How to Pick the Perfect Farm and Ranch Gas Chain Saw. The Power Equipment Direct product experts have put together a chainsaw buyer's guide with tips, buying advice and product information about farm and ranch chainsaws
Farm & Ranch Chain Saw Buyer's Guide
How to Pick the Perfect Farm and Ranch Gas Chain Saw
These are the words frequently used to describe farm chainsaws.
With big engines and bars up to 24", these saws are brawny enough to take on large jobs.
If you cut lots of trees, a farm and ranch chainsaw will be a welcome addition to your power equipment collection.
When shopping for a farm and ranch chainsaw, look for these features:
Chainsaws are notorious for loud, inefficient engines that produce tons of emissions. This is not the case with farm and ranch chainsaws, as they are deemed CARB-compliant by the California Air Resource Board.

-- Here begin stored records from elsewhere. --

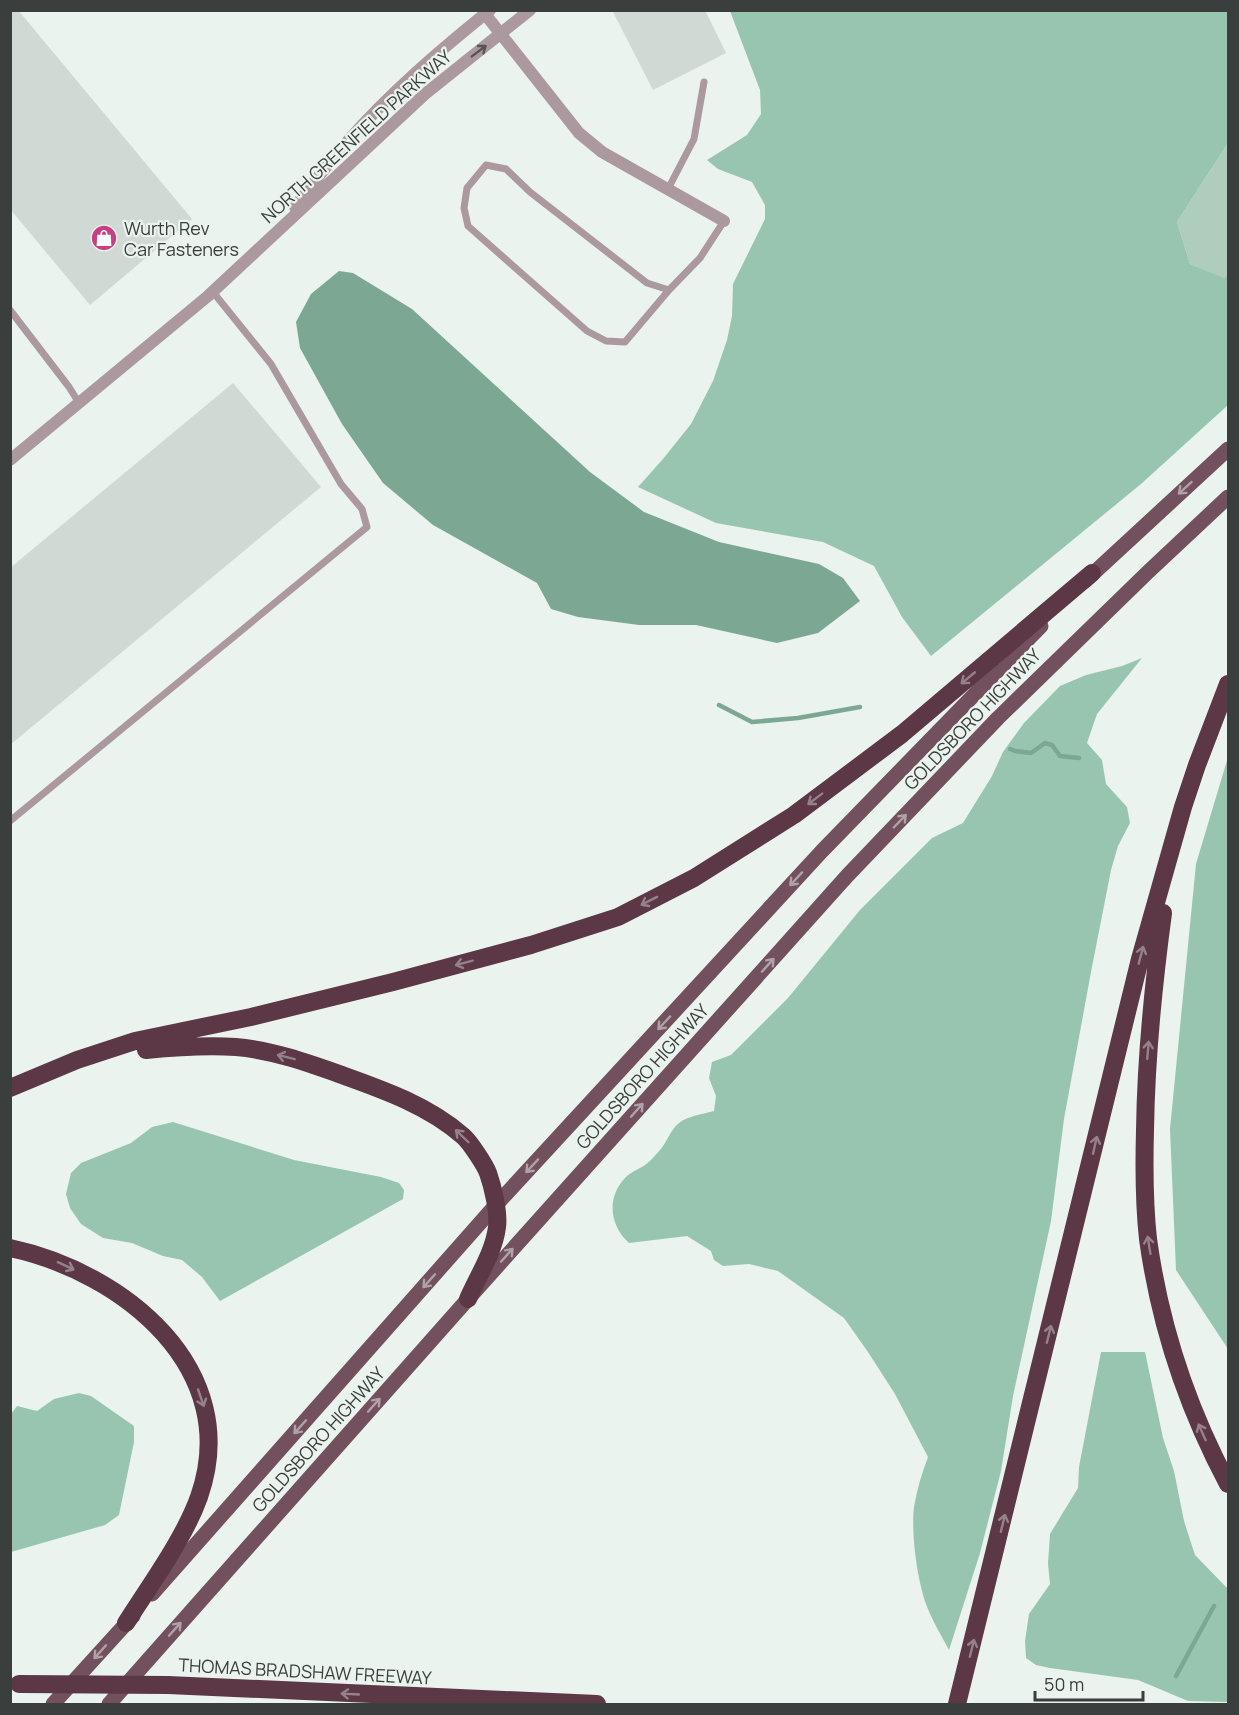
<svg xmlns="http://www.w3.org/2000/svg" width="1239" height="1715" font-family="Manrope,sans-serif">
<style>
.green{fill:#afcdbd}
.forest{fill:#98c5af}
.water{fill:#7ca893}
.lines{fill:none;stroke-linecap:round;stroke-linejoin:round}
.stream{stroke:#7ca893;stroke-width:4.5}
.building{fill:#d1d9d5}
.lane{stroke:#ac989f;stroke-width:7}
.street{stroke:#ac989f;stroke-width:12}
.primary{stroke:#72505d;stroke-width:15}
.highway{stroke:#5c3746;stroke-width:18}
.highway-bridge{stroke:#5c3746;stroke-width:18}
.oneway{stroke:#565455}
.oneway2{stroke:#aea2a6}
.oneway3{stroke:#958289}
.labels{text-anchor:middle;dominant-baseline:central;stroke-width:4.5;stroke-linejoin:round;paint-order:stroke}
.street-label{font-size:18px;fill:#3a3e3c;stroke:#eaf3ee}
.poi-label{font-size:18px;fill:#3a3e3c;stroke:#eaf3ee;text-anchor:start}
</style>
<rect width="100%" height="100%" fill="#eaf3ee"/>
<path class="green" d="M1228 143V275L1224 279 1190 264 1177 222Z"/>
<path class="forest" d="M730 11H1228V143L1177 222 1190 264 1224 278 1228 275V405L1141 484 931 656 902 617 874 566 823 542 716 523 638 487 663 459 691 424 713 381 727 340 732 316 733 284 765 219V205L752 182 718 169 707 160 747 135 761 114 760 90Z
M1142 658 1097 714 1087 743 1102 760 1106 784 1127 807 1130 823 1118 846 1111 870 1091 972 1064 1119 1051 1221 1013 1396 1001 1471 980 1553 949 1650C941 1635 932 1620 926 1604 917 1578 911 1534 914 1507 917 1489 922 1473 928 1457L895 1394 868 1352 844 1318 778 1271 749 1264 723 1266 714 1260 711 1251 687 1236 629 1243C610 1226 606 1198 625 1178 631 1171 642 1169 651 1160 655 1155 660 1151 663 1146 668 1139 672 1128 679 1123 688 1116 703 1114 714 1111L716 1096 709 1078 712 1062 731 1055 788 998 860 910 932 838 963 823 992 776 1003 752 1024 723 1060 686 1086 675 1122 666Z
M1228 757V1349L1176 1270 1170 1129 1196 864Z
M173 1122 294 1160 381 1177 399 1183 404 1190 403 1199 220 1301 202 1277 182 1260 163 1256 132 1243 103 1238 81 1224 70 1208 66 1194 71 1173 81 1163 131 1143 152 1127Z
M1101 1352H1145L1163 1438 1174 1471 1184 1521 1195 1555 1228 1589V1702L1188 1701 1138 1680 1050 1668 1036 1665 1026 1658 1025 1641 1029 1614 1050 1584 1048 1564 1050 1534 1078 1488 1079 1467Z
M79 1393 91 1396 134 1426V1442L119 1515 105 1525 11 1552V1414L17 1406 37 1411 54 1399Z"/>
<path class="water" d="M339 271 353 273 412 309 590 472 644 512 719 542 819 564 843 578 860 601 818 633 777 643 696 625H639L578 617 551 609 537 583 433 525 383 483 342 424 300 348 296 322 311 294Z"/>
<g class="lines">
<path class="stream" d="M719 705 752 722 798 718 860 707
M1010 749 1015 751 1031 753 1045 743 1052 745 1060 756 1079 758
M1176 1676 1214 1606"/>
</g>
<path class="building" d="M10 10H18L192 219 90 305 10 209Z
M612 10H705L726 53 653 90Z
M233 383 321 487 10 745V568Z"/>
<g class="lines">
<path class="lane" d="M668 189 694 139 704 82
M669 290 625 342 606 341 587 331 468 226 464 208 467 188 486 165 506 169 530 192 647 283 669 290 700 258 724 221
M10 310 69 387 79 403
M10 821 367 527 362 509 341 484 271 364 213 292"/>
<path class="street" d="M485 14 579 133 602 152 724 221
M295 207C312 185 329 162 347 142 390 93 439 51 490 10
M10 460 208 296 425 94 530 10"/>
<path class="primary" d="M1085 581 1228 449
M152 1594 495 1206 822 851 1041 626
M53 1704 133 1616
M109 1704 468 1299 847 876 998 718 1148 572 1228 497"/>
<path class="highway" d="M1163 913C1153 987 1146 1057 1145 1130 1144 1167 1144 1203 1148 1239 1160 1326 1187 1407 1228 1484
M146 1050C176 1047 206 1045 236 1047 272 1050 308 1063 342 1075 384 1090 429 1106 463 1136 470 1142 485 1165 488 1173 493 1187 499 1213 497 1227 494 1252 478 1276 468 1299
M10 1088 77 1060 135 1041 251 1017 393 982 531 945 618 917 694 878 794 815 902 734 1092 573
M10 1248C123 1272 244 1369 199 1497 184 1539 150 1585 126 1623
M168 1685 597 1704
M957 1704 1140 959 1183 807 1197 765 1228 684"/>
<path class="highway-bridge" d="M19 1684 168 1685"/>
</g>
<defs><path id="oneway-shaft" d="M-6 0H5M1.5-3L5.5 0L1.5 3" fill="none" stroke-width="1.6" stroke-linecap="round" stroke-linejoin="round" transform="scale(1.5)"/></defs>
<use class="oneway" href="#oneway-shaft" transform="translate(479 51) rotate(-37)"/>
<g class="oneway2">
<use href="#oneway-shaft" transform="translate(1185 488) rotate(138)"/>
<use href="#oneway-shaft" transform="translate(900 821) rotate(-46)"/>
<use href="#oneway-shaft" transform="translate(796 879) rotate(133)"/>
<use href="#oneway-shaft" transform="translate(768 965) rotate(-48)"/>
<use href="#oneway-shaft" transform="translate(664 1023) rotate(133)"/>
<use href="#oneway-shaft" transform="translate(637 1110) rotate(-48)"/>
<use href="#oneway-shaft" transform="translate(532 1166) rotate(133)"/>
<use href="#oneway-shaft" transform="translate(507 1255) rotate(-48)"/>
<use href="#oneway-shaft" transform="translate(429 1281) rotate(132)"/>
<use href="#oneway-shaft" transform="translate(374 1405) rotate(-48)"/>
<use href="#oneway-shaft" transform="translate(300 1427) rotate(132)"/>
<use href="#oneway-shaft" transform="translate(175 1629) rotate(-48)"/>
<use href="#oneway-shaft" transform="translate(100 1652) rotate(132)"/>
</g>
<g class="oneway3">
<use href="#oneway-shaft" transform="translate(968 678) rotate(140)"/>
<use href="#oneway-shaft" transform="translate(815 799) rotate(143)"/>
<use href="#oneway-shaft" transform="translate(649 901) rotate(153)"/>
<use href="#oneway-shaft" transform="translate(1141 955) rotate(-75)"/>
<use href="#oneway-shaft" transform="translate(464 963) rotate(165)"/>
<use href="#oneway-shaft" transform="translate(1148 1050) rotate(-85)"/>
<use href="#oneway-shaft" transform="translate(286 1057) rotate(-166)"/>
<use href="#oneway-shaft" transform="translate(462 1136) rotate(-136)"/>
<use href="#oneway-shaft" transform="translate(1095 1145) rotate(-77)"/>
<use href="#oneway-shaft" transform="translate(1149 1245) rotate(-99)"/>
<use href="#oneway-shaft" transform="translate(66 1266) rotate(25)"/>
<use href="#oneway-shaft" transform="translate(1049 1334) rotate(-76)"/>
<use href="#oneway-shaft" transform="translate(201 1398) rotate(71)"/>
<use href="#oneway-shaft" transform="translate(1202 1432) rotate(-114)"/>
<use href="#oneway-shaft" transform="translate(1003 1523) rotate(-76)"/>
<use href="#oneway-shaft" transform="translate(972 1648) rotate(-76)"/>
<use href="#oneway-shaft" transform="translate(350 1694) rotate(-177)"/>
</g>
<defs>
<g id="shop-disc" transform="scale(1.35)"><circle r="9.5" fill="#c74182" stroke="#eaf3ee"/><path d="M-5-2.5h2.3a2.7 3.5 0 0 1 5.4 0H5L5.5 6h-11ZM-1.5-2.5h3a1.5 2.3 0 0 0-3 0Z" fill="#fff"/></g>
</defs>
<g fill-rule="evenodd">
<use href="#shop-disc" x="104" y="238"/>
</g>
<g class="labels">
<g class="street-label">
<text transform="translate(356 136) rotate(-42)">NORTH GREENFIELD PARKWAY</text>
<text transform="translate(972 719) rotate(-46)">GOLDSBORO HIGHWAY</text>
<text transform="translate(642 1076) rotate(-48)">GOLDSBORO HIGHWAY</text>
<text transform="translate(318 1439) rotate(-48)">GOLDSBORO HIGHWAY</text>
<text transform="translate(305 1671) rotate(3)">THOMAS BRADSHAW FREEWAY</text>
</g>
<g class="poi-label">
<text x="124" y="228">Wurth Rev<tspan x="124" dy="21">Car Fasteners</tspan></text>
</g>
</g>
<rect width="1239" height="1715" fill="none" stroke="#3a3e3c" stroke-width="24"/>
<path d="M1035 1691v9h108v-9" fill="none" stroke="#3a3e3c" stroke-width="3"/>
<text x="1044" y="1691" font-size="18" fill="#3a3e3c" stroke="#eaf3ee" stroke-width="4.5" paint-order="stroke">50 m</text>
</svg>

CARB-compliant products have engines that meet more stringent air quality standards. They are more efficient and run cleaner than
non-compliant models, but still emit some pollutants.
New small engine technology allows superior performance from your chainsaw. Look for a model featuring an air injected engine.
A centrifugal air cleaning system removes larger dust and debris particles before reaching the air filter. This results in reduced air filter cleanings and improved engine life.
Across grades, chainsaws have pretty consistent weights. The constant vibration of the saw is what really wears you out.
Look for a model that features vibration dampening to lessen fatigue. Many farm and ranch grade models have this feature, making it much easier to use the saw for an extended period of time.
One of the best safety features available on chainsaws is inertia activated chain break. Look for a saw with this feature. This helps to reduce the risk of injuries to the user caused by blade kick back.
When the nose of the bar comes in contact with an impediment such as a knot, it can kick back, usually down towards the operators legs. Inertia activated chain break senses the kick back and stops the chain.
Farm and ranch chainsaws introduce a new style to the mix - top handle models. These chainsaws are usually smaller than rear handle models and are easier to operate.
Due to the handle position and light-weight, top handle chainsaws are used to cut branches and tree limbs. These are popular with folks cutting on ladders and in trees, or other situations where you need to cut on a downward angle.